Material provided:
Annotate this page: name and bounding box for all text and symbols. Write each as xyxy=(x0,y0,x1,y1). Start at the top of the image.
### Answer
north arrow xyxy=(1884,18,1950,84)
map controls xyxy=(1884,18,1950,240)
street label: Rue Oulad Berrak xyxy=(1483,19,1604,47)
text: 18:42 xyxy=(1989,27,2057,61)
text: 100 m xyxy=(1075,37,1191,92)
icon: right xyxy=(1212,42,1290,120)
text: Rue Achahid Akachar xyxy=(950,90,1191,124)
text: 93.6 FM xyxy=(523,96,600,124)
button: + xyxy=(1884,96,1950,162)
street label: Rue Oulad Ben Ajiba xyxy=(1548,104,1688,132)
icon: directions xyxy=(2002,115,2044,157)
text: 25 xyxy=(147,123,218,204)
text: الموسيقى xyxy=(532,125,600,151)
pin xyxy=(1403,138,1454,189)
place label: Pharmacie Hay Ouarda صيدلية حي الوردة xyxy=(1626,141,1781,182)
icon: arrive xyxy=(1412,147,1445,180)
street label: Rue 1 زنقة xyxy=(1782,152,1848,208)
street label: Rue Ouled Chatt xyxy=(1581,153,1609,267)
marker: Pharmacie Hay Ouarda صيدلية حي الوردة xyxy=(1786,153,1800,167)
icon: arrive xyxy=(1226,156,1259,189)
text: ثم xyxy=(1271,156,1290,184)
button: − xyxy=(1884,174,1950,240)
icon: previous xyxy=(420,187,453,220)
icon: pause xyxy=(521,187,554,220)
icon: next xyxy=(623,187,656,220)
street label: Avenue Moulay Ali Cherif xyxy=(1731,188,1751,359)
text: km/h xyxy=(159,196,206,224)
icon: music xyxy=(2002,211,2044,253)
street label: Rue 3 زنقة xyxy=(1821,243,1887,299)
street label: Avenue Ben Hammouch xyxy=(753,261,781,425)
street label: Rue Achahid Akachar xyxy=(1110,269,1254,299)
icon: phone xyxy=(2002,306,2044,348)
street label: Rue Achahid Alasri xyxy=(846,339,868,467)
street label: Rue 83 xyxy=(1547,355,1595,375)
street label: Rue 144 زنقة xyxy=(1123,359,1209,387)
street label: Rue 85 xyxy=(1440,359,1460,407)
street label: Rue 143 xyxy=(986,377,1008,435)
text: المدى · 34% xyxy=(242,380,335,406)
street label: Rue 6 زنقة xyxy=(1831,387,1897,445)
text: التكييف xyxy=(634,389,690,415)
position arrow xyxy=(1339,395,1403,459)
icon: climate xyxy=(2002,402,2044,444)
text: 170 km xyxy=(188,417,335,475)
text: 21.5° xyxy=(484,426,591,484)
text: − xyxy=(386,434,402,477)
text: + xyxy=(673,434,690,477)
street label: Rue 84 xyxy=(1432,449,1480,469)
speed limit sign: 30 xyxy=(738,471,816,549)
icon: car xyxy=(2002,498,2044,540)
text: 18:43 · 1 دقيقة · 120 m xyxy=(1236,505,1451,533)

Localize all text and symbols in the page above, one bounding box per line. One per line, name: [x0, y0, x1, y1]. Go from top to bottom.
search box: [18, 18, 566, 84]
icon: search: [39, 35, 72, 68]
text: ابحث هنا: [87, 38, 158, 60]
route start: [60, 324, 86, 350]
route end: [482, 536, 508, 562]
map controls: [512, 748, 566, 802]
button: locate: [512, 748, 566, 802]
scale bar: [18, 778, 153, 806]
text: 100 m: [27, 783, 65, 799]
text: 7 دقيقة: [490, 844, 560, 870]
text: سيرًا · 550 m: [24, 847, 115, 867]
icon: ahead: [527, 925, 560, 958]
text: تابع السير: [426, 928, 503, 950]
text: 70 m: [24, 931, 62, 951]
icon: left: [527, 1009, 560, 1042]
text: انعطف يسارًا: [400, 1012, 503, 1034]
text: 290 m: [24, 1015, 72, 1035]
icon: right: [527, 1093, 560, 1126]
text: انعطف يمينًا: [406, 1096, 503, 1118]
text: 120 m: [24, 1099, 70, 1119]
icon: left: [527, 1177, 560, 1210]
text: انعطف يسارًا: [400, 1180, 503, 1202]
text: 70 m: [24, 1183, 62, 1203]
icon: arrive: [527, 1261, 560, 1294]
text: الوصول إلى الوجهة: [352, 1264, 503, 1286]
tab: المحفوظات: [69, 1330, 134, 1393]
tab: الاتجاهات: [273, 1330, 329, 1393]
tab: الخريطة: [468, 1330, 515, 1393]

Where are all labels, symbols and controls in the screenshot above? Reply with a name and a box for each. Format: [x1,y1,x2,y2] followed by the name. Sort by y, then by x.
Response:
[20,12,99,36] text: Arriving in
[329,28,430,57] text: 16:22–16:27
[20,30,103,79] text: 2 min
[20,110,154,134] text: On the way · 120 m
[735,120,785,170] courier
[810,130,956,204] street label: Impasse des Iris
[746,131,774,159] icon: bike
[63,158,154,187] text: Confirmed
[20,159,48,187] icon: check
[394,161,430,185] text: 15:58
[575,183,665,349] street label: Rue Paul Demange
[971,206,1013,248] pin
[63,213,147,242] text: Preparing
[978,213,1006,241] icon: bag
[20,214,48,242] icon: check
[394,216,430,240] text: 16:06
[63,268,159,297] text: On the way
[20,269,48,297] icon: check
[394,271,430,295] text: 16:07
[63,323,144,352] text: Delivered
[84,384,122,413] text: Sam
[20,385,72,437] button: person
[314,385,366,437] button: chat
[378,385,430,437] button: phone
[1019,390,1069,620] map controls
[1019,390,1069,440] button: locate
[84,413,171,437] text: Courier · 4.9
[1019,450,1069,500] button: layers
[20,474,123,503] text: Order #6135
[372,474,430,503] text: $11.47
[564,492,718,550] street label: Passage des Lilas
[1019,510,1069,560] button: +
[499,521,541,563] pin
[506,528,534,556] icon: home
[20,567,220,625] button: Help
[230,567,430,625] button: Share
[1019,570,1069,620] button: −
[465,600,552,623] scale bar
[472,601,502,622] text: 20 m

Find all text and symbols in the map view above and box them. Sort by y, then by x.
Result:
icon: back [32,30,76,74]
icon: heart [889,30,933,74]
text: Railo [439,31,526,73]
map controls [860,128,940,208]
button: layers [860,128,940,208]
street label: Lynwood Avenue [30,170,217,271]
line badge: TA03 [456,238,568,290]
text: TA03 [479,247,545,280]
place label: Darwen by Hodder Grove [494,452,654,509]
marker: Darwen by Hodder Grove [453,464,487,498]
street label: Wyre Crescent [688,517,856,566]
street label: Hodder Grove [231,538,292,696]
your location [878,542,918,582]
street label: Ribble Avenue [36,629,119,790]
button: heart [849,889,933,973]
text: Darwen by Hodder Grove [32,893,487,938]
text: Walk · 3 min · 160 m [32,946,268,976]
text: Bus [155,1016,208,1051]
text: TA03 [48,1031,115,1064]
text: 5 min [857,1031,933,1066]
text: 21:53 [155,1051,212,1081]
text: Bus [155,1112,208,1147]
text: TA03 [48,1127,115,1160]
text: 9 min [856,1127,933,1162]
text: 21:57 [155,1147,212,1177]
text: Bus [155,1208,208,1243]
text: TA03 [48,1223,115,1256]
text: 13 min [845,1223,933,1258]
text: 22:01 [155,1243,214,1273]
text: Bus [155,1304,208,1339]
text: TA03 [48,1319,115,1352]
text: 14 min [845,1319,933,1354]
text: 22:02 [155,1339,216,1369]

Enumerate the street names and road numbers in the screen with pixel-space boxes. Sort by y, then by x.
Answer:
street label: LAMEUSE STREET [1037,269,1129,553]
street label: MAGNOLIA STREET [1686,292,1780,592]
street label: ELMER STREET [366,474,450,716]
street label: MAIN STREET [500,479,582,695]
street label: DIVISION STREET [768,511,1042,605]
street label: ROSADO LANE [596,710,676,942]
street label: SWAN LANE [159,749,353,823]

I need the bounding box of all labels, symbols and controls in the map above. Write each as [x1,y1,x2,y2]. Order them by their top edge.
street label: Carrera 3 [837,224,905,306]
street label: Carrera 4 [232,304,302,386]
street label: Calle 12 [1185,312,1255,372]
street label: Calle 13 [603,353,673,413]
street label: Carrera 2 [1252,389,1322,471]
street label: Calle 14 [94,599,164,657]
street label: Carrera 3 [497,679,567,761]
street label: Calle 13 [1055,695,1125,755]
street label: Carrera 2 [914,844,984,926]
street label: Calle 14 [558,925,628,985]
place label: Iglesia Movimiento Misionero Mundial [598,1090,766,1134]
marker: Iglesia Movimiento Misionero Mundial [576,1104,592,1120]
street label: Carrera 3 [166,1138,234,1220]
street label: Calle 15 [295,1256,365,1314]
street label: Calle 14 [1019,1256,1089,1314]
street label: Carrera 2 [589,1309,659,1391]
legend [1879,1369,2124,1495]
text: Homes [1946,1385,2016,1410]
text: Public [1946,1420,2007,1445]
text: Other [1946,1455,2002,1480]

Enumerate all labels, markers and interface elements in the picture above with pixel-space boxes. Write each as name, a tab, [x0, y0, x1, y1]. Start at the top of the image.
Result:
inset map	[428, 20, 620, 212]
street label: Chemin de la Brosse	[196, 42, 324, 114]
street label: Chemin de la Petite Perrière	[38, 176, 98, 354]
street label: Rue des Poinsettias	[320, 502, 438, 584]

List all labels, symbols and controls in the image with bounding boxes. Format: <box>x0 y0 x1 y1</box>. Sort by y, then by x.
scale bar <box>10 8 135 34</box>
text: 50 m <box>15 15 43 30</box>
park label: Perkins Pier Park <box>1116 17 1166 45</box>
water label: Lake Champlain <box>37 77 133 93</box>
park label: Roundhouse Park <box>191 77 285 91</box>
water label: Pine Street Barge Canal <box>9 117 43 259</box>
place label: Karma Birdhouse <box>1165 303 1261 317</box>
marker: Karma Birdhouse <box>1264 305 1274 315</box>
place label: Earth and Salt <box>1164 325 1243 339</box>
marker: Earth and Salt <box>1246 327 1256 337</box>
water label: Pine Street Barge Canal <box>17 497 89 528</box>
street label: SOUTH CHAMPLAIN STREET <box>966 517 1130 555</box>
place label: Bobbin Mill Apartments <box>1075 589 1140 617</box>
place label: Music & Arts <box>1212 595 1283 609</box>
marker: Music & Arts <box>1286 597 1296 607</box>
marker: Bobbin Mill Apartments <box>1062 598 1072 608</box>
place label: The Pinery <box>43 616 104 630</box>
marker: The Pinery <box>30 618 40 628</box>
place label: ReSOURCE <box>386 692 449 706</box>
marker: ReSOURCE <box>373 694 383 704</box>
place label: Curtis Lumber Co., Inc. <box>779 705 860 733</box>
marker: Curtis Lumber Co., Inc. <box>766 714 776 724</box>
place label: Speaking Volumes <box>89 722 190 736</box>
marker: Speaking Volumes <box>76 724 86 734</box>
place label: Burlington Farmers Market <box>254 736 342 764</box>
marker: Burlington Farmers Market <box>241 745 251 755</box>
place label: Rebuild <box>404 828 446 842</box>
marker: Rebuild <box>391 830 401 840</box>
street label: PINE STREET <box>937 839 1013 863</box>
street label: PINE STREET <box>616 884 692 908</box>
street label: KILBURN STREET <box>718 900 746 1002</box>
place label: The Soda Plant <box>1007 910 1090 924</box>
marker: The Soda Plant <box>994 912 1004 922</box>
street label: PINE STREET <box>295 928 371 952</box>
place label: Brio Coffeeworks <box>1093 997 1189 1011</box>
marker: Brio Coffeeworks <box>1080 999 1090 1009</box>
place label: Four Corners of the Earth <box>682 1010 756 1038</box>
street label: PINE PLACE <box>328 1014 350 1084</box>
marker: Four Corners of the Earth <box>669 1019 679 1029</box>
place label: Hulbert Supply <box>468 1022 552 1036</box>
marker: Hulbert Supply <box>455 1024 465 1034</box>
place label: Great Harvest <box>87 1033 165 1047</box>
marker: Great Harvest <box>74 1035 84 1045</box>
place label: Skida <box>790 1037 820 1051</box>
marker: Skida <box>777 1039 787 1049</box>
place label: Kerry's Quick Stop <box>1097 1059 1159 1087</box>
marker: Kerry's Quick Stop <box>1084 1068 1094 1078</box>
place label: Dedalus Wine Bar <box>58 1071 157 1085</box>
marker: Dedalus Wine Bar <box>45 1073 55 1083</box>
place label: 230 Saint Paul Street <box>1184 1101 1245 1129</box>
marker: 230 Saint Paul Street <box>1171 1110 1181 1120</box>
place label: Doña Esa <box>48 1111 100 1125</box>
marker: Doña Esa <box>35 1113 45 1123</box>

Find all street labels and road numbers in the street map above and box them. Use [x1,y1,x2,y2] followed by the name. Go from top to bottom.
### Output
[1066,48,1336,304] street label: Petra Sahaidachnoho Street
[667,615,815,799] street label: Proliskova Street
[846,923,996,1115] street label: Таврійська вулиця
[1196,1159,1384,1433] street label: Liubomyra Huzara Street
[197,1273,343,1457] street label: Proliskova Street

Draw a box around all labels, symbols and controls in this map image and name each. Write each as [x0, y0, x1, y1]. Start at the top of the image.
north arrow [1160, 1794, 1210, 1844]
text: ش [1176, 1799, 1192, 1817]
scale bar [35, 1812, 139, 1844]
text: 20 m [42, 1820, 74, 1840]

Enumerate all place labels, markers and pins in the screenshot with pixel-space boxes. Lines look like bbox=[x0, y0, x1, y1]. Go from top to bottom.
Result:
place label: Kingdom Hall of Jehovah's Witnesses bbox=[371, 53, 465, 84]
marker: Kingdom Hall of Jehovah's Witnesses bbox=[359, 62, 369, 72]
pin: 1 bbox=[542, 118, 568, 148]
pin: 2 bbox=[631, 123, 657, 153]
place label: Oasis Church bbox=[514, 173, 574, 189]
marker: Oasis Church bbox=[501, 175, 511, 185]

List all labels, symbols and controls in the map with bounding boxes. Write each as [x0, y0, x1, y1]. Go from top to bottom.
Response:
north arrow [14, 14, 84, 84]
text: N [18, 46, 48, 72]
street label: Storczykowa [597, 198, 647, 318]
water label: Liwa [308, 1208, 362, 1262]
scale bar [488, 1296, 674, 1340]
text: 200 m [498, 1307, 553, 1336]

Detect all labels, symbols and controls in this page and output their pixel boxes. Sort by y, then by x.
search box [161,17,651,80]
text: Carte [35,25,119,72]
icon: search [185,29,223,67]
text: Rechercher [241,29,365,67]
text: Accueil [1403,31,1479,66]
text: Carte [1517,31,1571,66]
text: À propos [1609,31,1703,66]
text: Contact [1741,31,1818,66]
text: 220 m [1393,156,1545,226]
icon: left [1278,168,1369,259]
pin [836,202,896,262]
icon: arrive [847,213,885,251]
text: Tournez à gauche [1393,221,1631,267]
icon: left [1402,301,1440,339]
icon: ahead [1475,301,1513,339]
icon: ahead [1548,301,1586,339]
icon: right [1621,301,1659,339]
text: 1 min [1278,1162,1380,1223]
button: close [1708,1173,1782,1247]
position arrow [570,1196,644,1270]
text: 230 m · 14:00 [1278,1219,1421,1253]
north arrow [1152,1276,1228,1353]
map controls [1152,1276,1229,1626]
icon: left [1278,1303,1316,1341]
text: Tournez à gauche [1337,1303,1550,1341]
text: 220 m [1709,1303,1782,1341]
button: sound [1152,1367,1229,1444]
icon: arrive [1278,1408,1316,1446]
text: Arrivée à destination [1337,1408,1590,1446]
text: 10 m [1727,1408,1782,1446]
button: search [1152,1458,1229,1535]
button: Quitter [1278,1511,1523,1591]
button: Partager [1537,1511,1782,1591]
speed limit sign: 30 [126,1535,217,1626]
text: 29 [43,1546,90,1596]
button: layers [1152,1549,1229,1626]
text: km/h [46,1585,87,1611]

The task: Filter the lines above, keeping each one that contains the string "Saint".

Output:
place label: 230 Saint Paul Street <box>1184 1101 1245 1129</box>
marker: 230 Saint Paul Street <box>1171 1110 1181 1120</box>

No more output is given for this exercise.